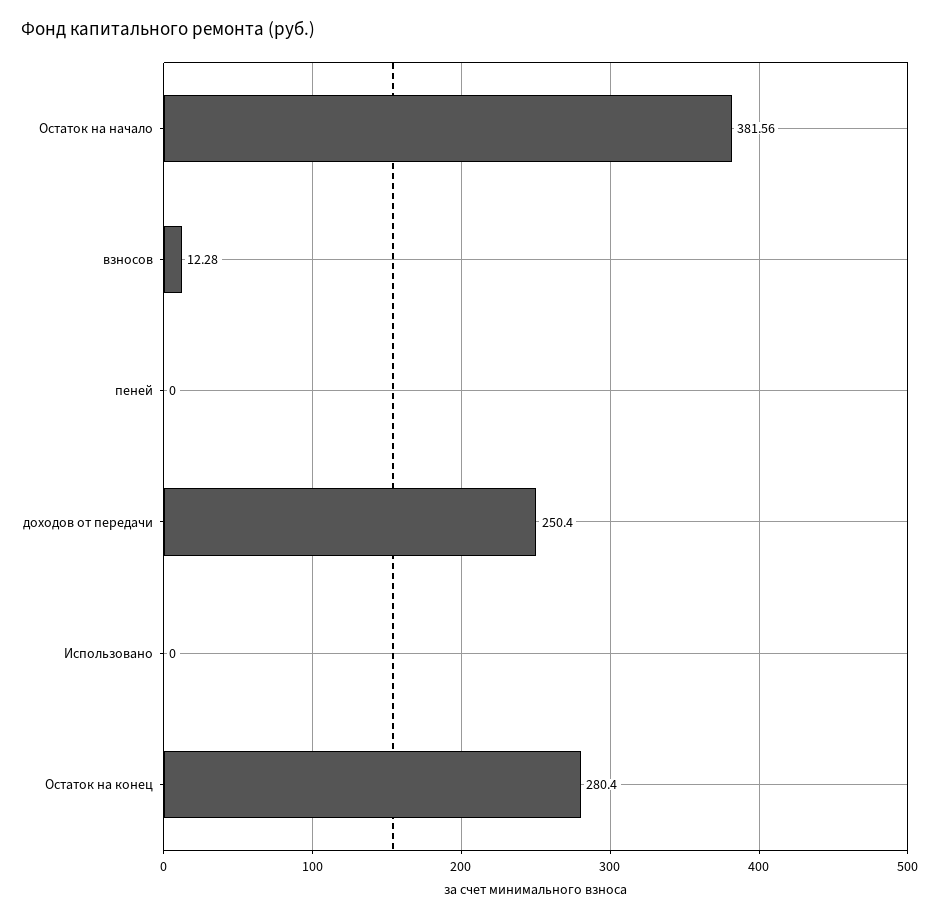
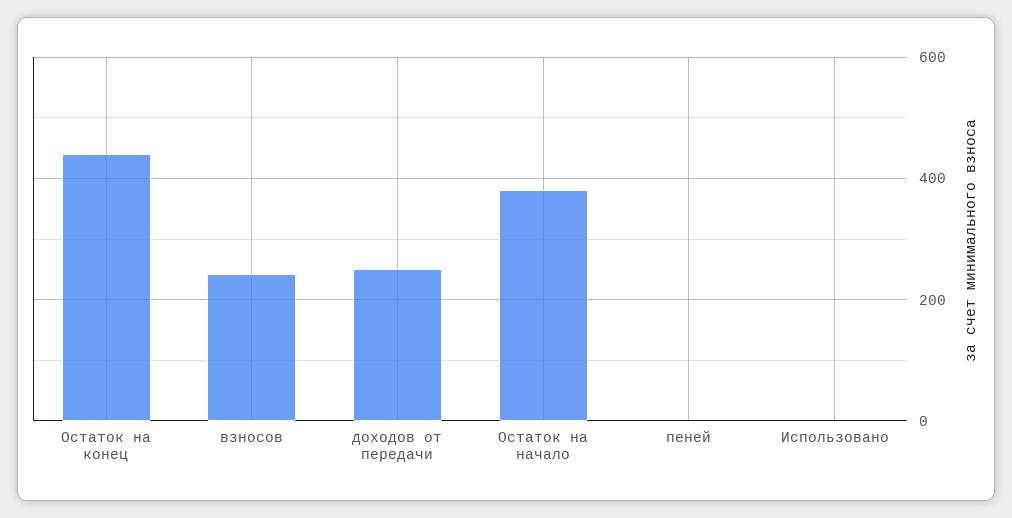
взносов: 12.28 -> 240
Остаток на конец: 280.4 -> 440

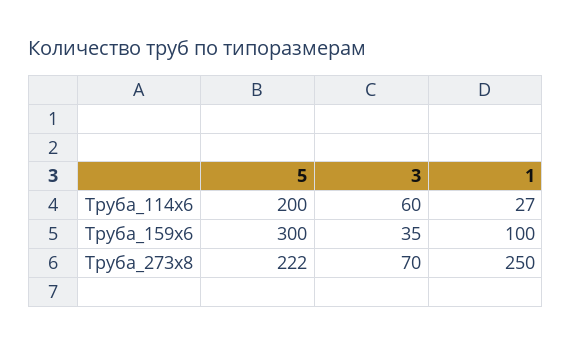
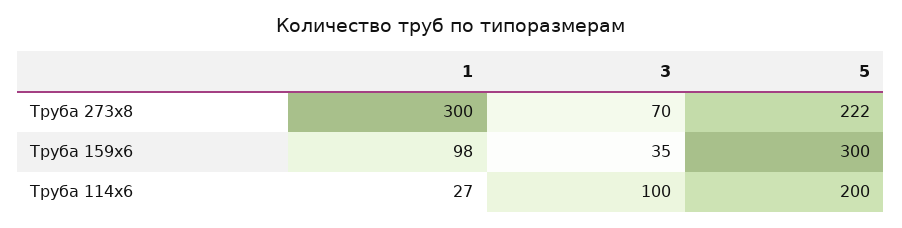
3, Труба_114х6: 60 -> 100
1, Труба_159х6: 100 -> 98
1, Труба_273х8: 250 -> 300

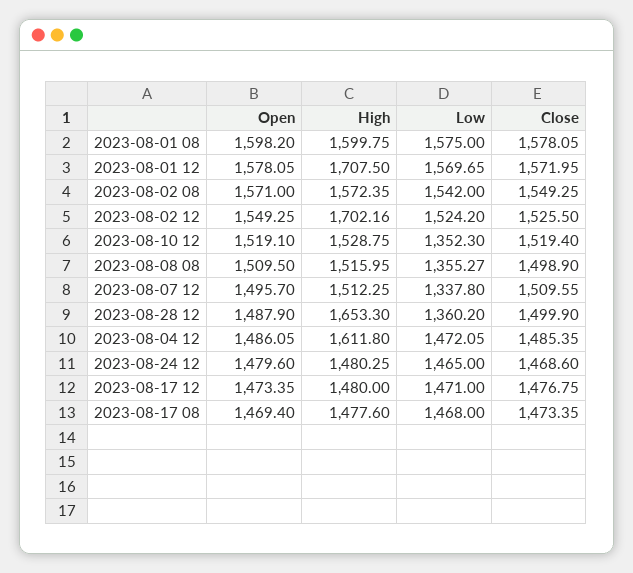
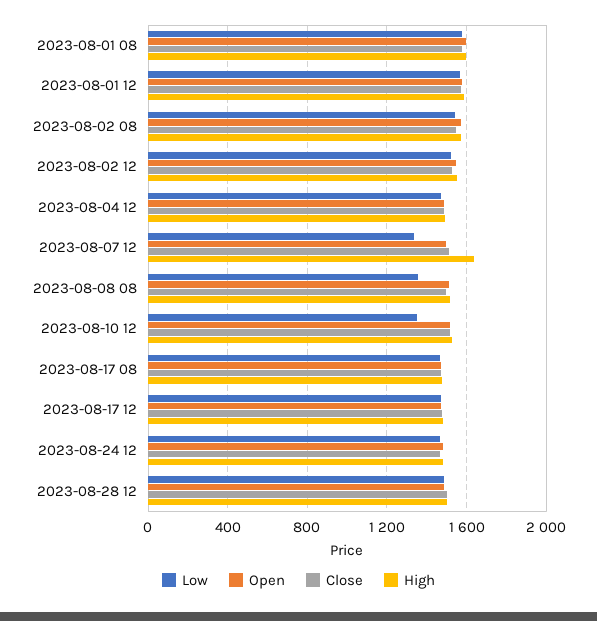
High, 2023-08-01 12: 1707.5 -> 1600
High, 2023-08-02 12: 1702.16 -> 1550
High, 2023-08-07 12: 1512.25 -> 1650
High, 2023-08-28 12: 1653.3 -> 1500
Low, 2023-08-28 12: 1360.2 -> 1500
High, 2023-08-04 12: 1611.8 -> 1500

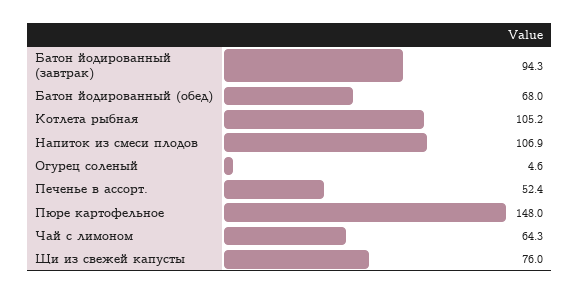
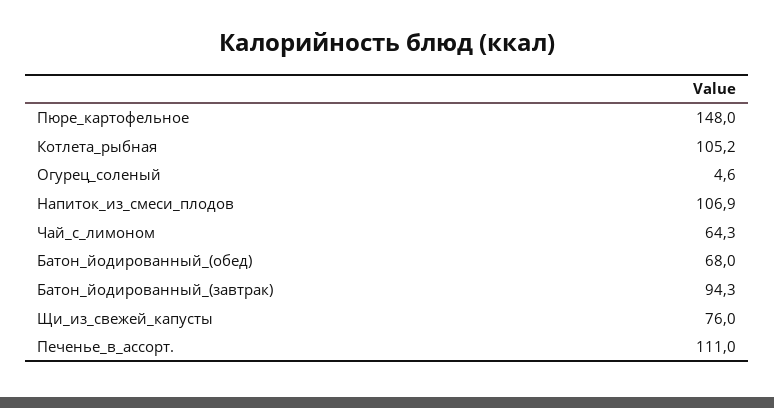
Печенье в ассорт.: 52.4 -> 111

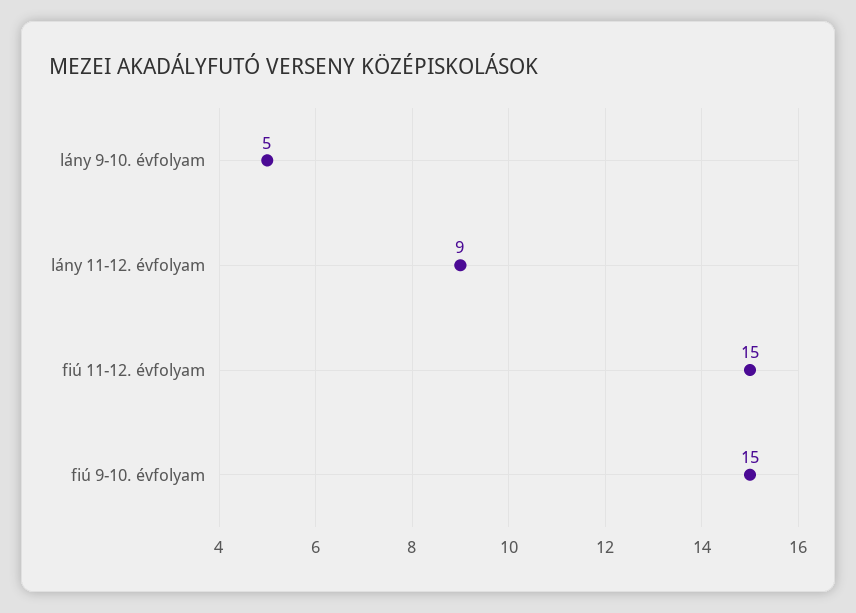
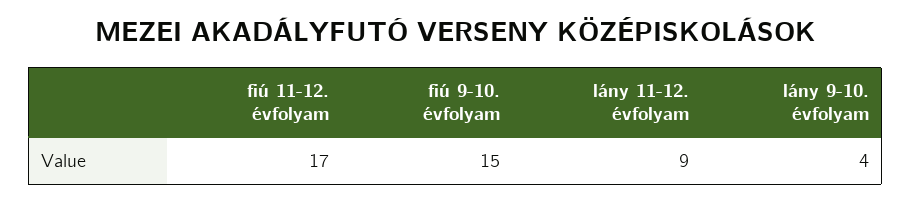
lány 9-10. évfolyam: 5 -> 4
fiú 11-12. évfolyam: 15 -> 17

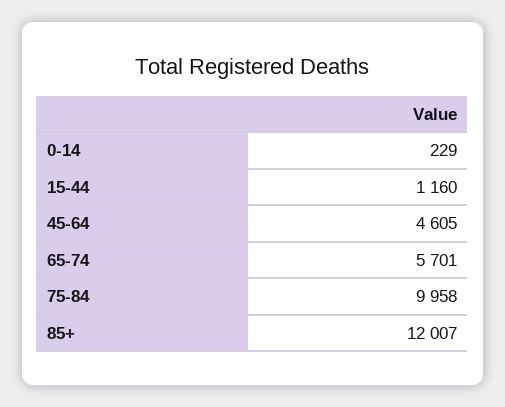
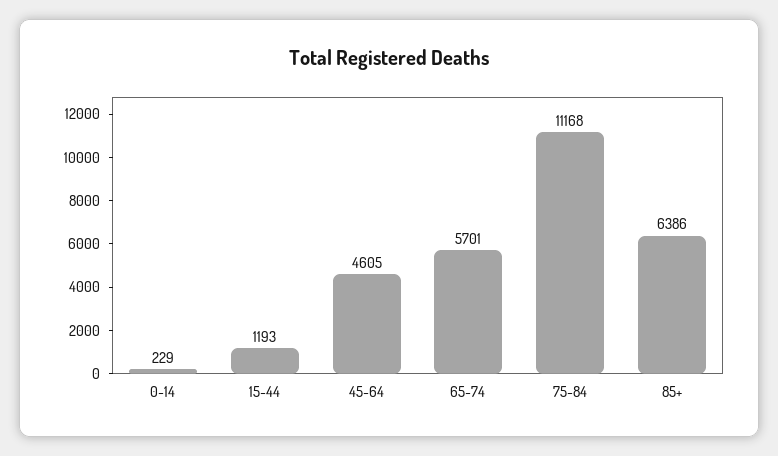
15-44: 1160 -> 1193
75-84: 9958 -> 11168
85+: 12007 -> 6386

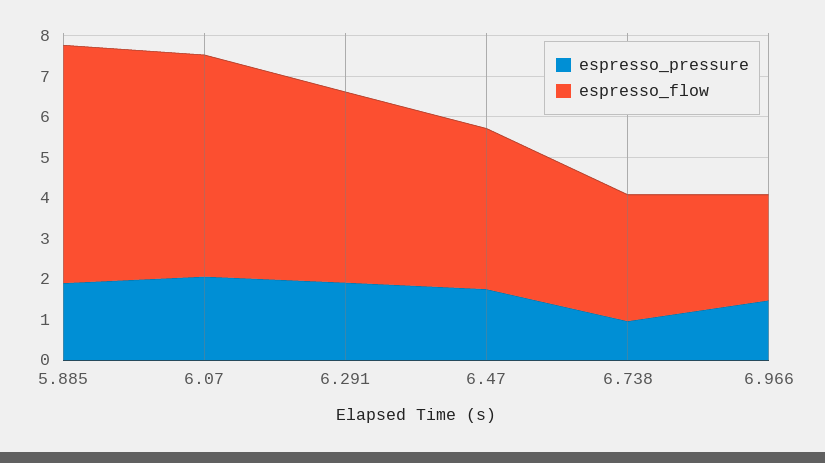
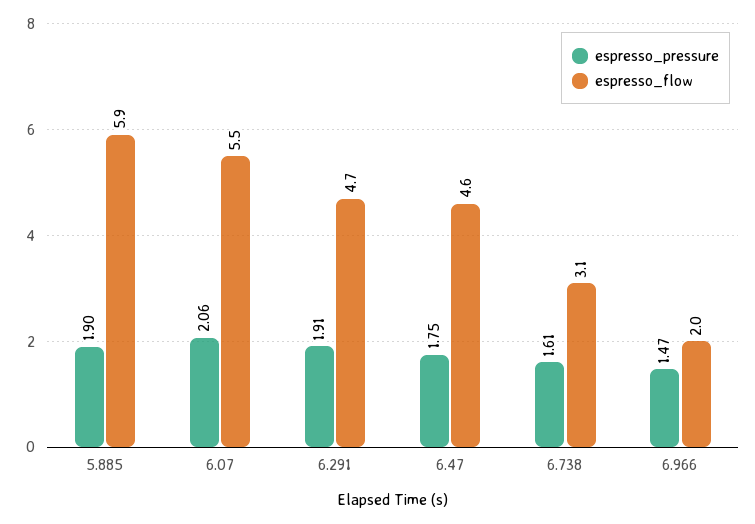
espresso_flow, 6.47: 4 -> 4.6
espresso_pressure, 6.738: 1 -> 1.61
espresso_flow, 6.966: 2.6 -> 2

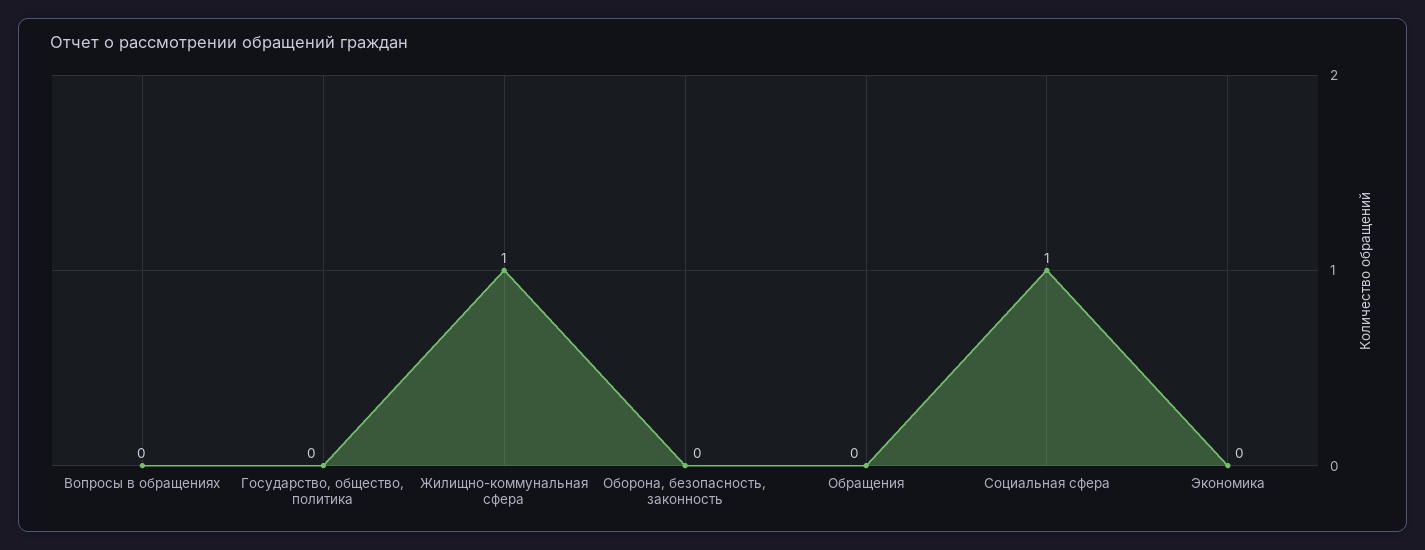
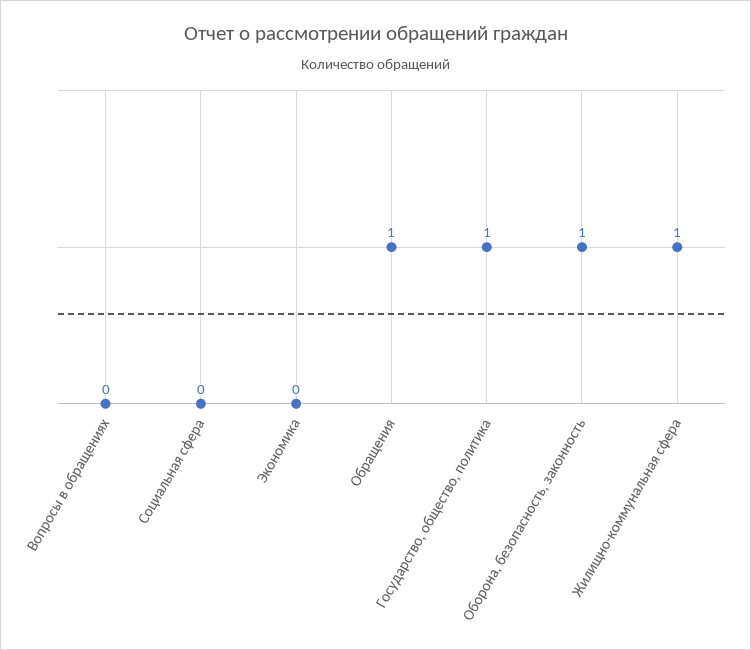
Государство, общество, политика: 0 -> 1
Оборона, безопасность, законность: 0 -> 1
Обращения: 0 -> 1
Социальная сфера: 1 -> 0

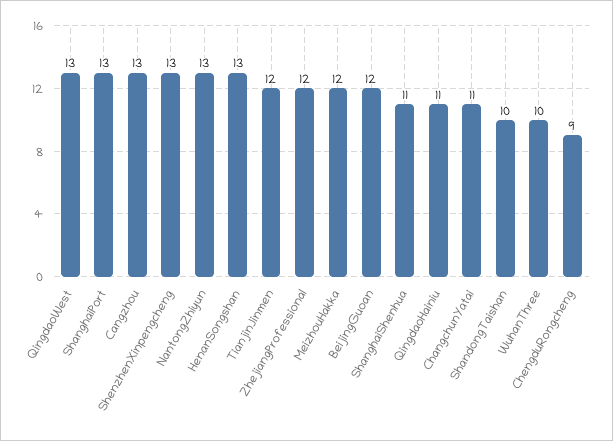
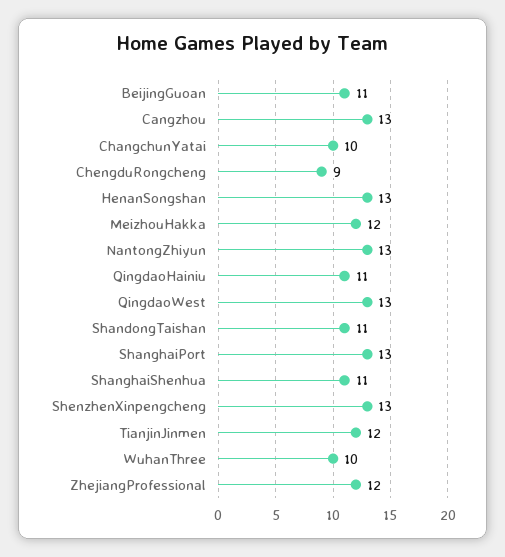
BeijingGuoan: 12 -> 11
ChangchunYatai: 11 -> 10
ShandongTaishan: 10 -> 11

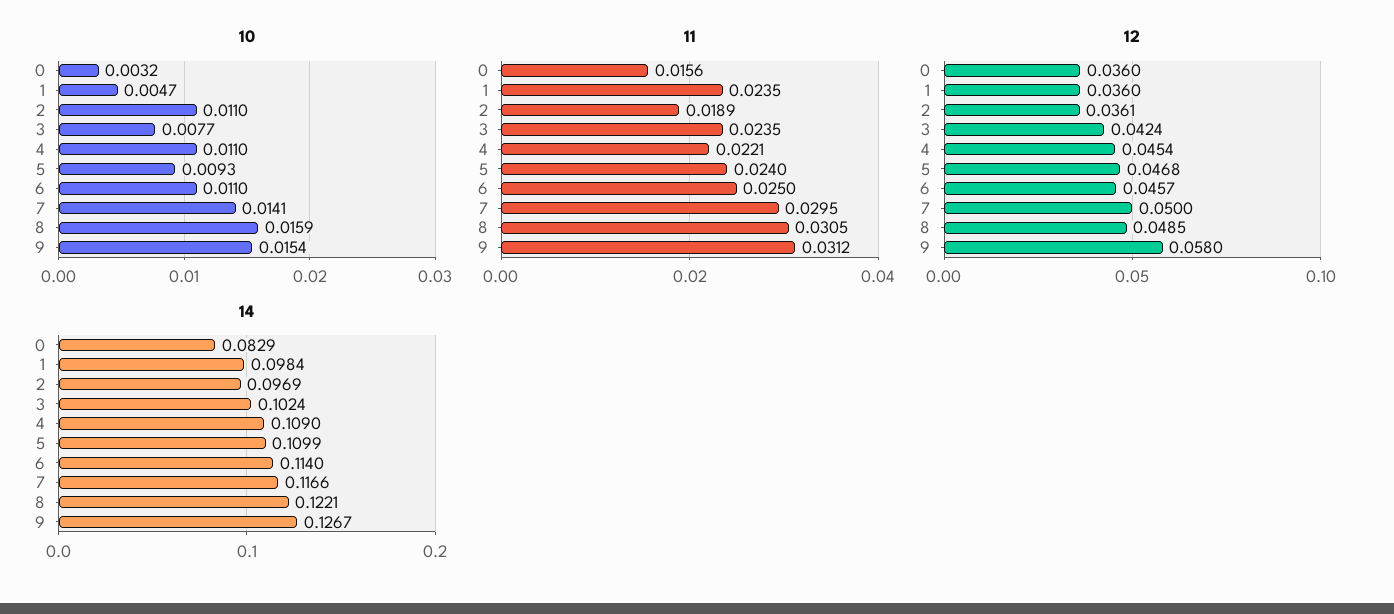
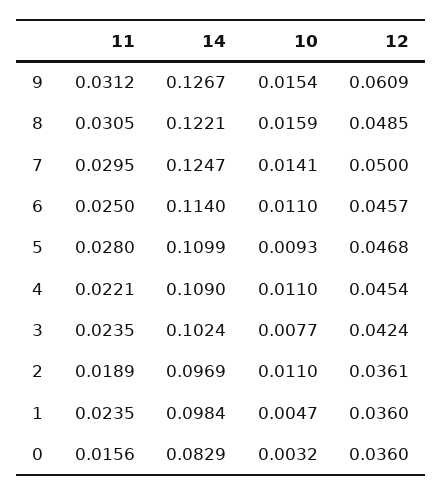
11, 5: 0.024 -> 0.028
12, 9: 0.058 -> 0.0609
14, 7: 0.1166 -> 0.1247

-*-

:: ACTION ITEM ::
For the string "High", go through the entries above and copy each line where it occurs.

:: EXERCISE SOLUTION ::
High, 2023-08-01 12: 1707.5 -> 1600
High, 2023-08-02 12: 1702.16 -> 1550
High, 2023-08-07 12: 1512.25 -> 1650
High, 2023-08-28 12: 1653.3 -> 1500
High, 2023-08-04 12: 1611.8 -> 1500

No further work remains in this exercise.